Start of Data
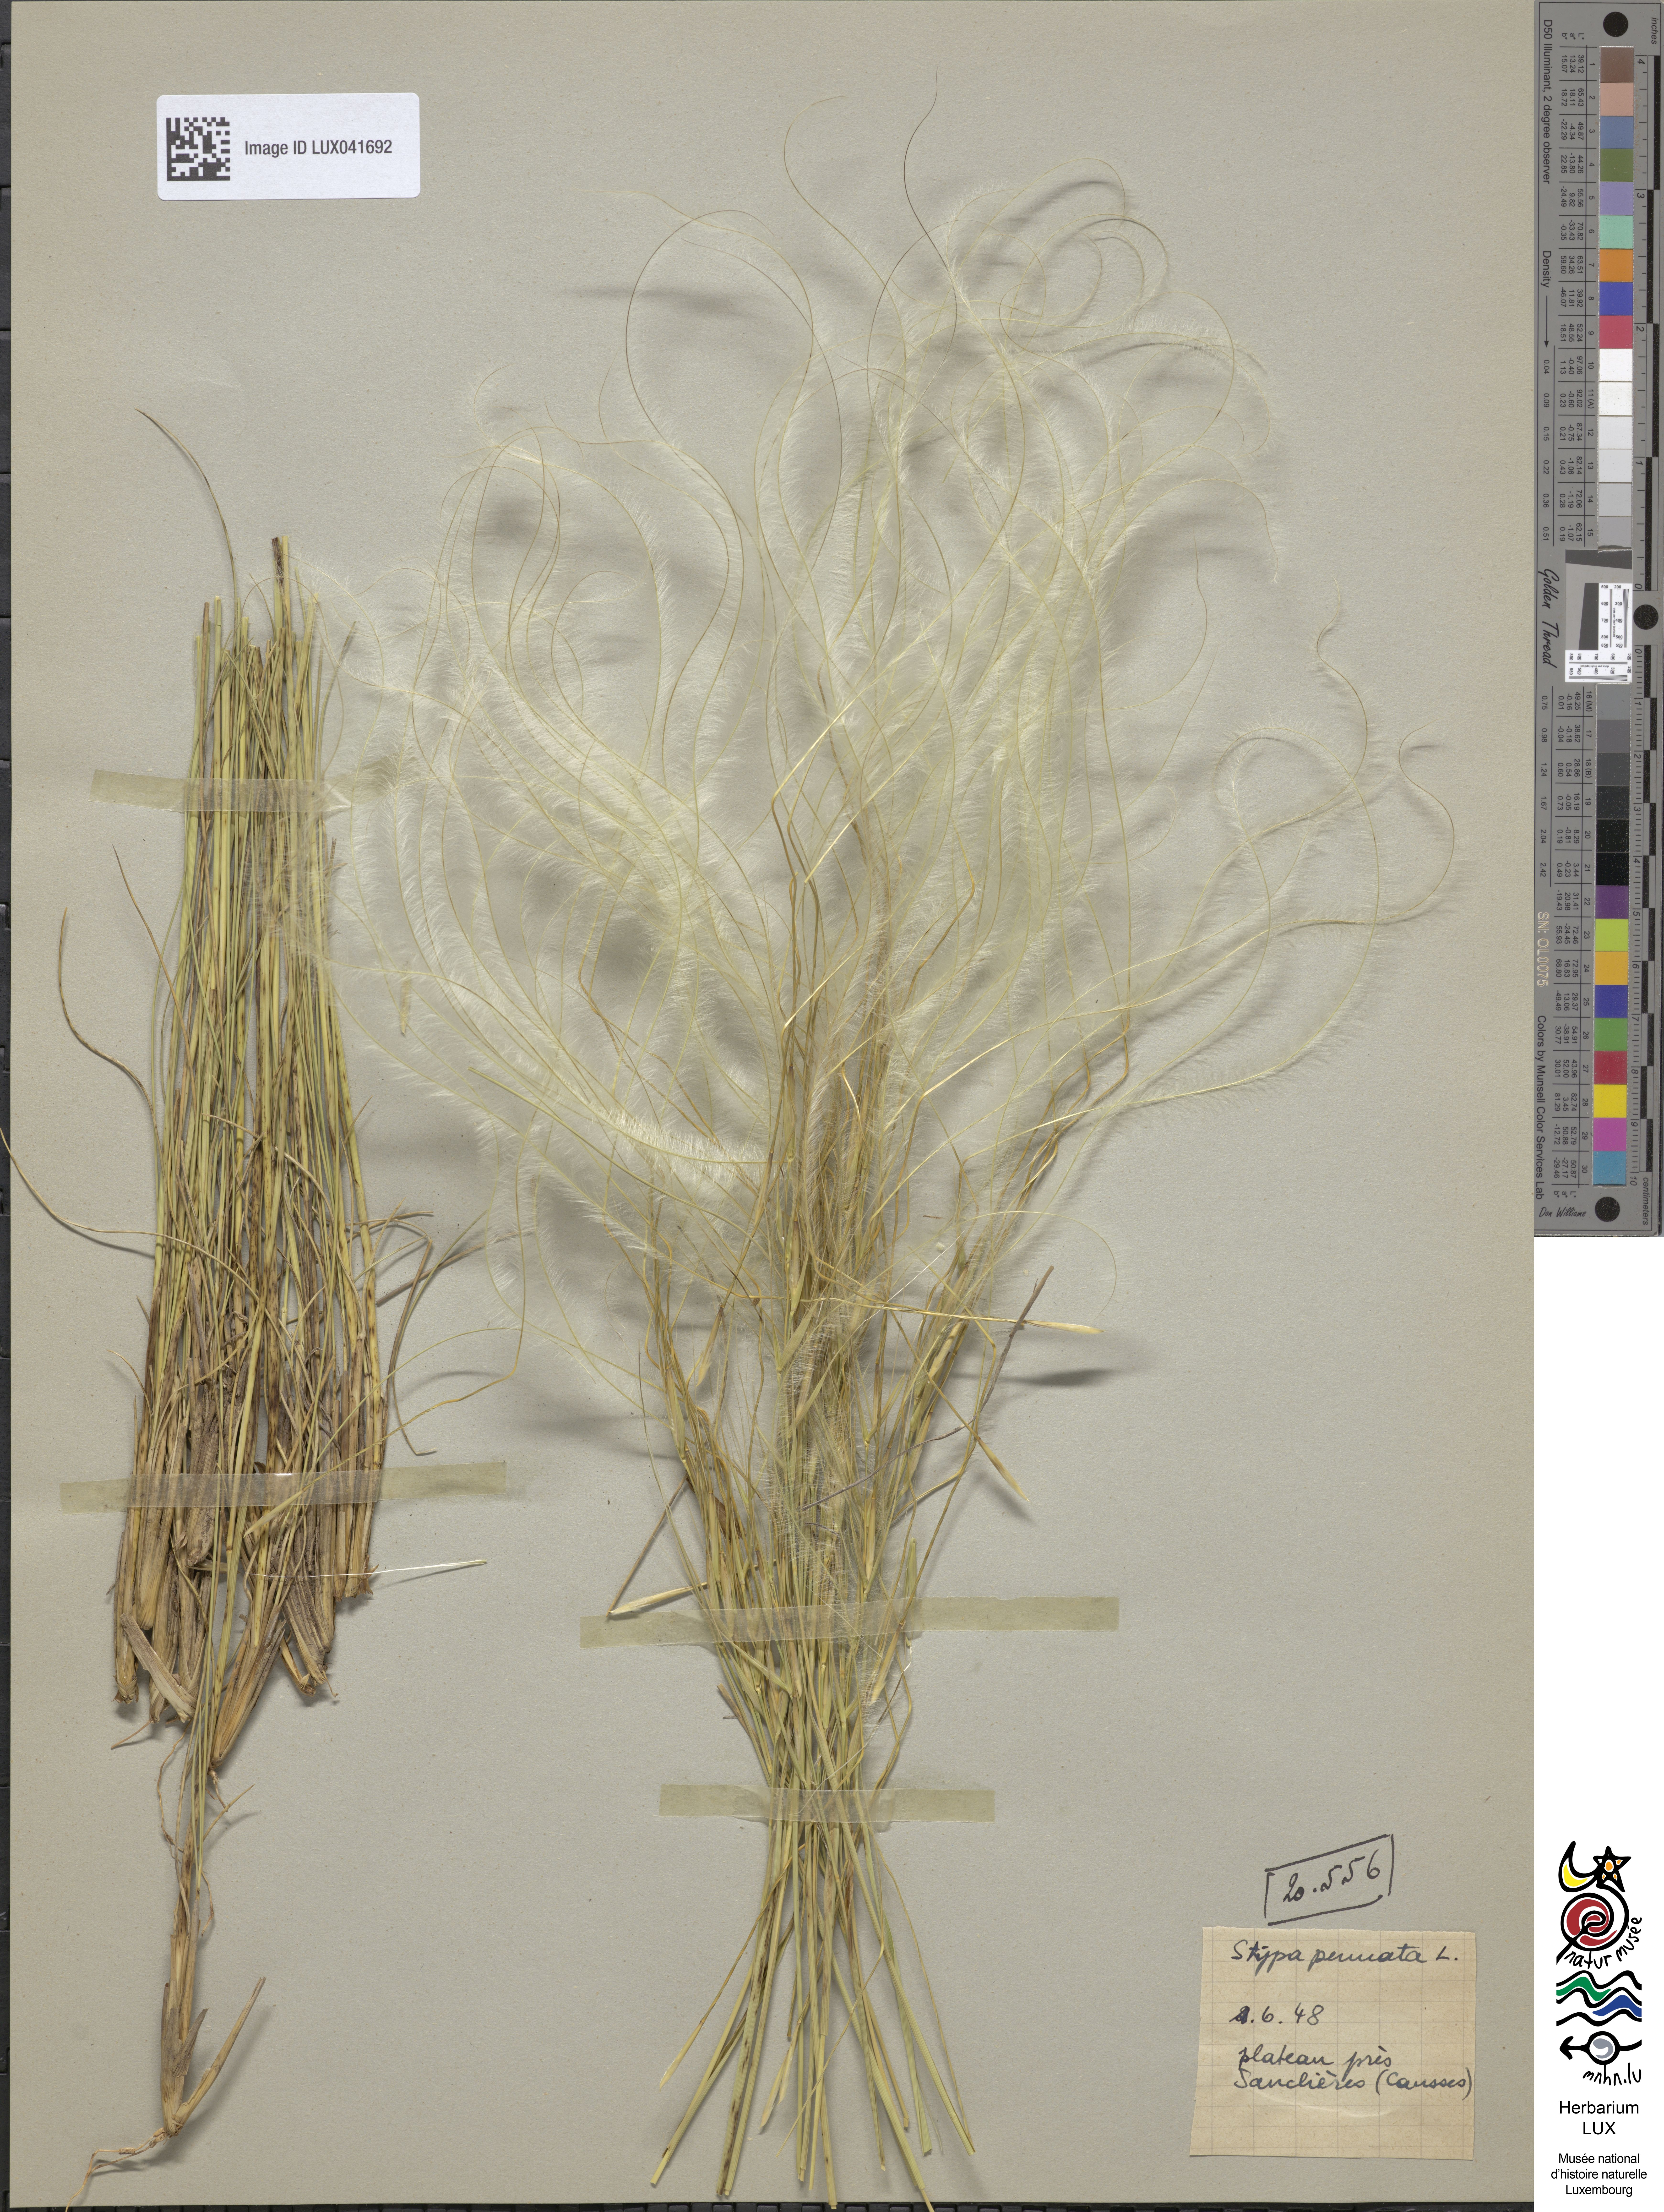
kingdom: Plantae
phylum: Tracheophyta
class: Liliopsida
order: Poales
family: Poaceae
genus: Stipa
End of Data
Start of Data
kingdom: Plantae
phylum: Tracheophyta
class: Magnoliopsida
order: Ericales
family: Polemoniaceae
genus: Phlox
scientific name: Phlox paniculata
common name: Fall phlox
End of Data
Start of Data
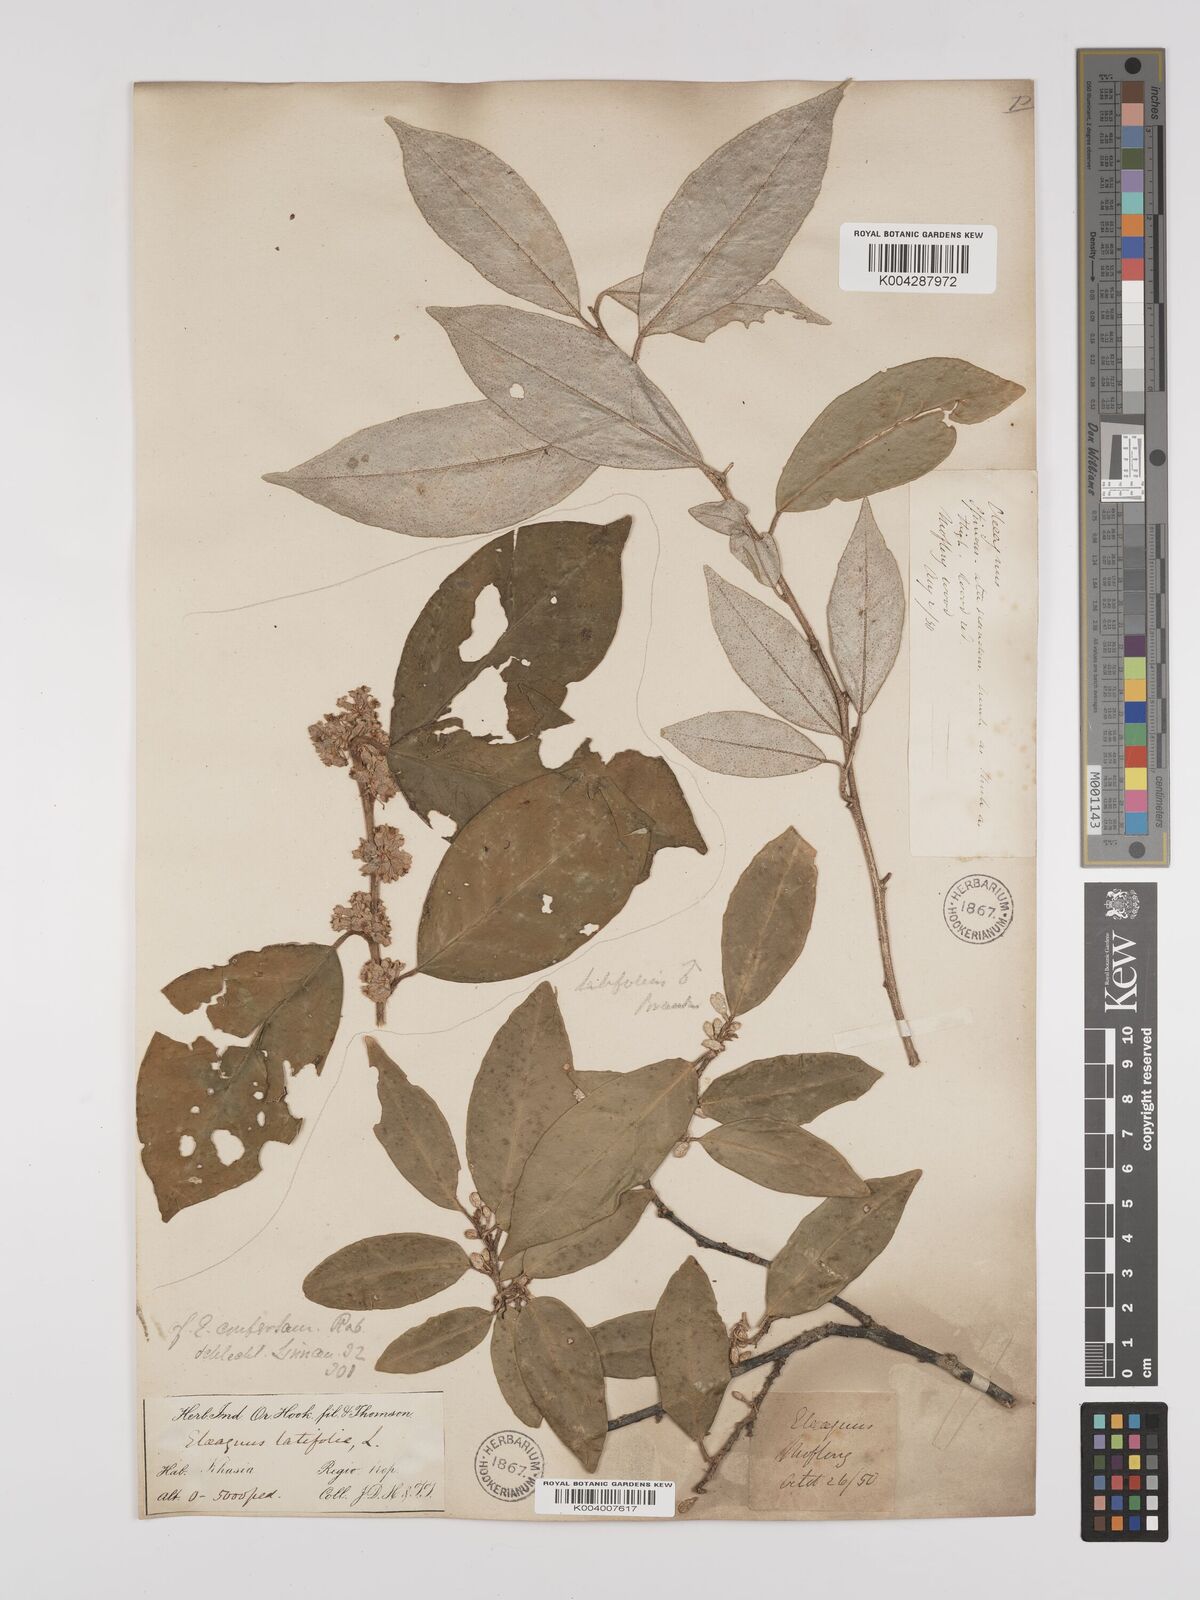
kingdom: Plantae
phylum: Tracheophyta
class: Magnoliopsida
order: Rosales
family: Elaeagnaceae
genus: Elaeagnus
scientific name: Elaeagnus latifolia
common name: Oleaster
End of Data
Stated goal ->
Gather every line from the entries above that contains the word "name". Treat uppercase and lowercase letters as different.

Exercise response ->
scientific name: Phlox paniculata
common name: Fall phlox
scientific name: Elaeagnus latifolia
common name: Oleaster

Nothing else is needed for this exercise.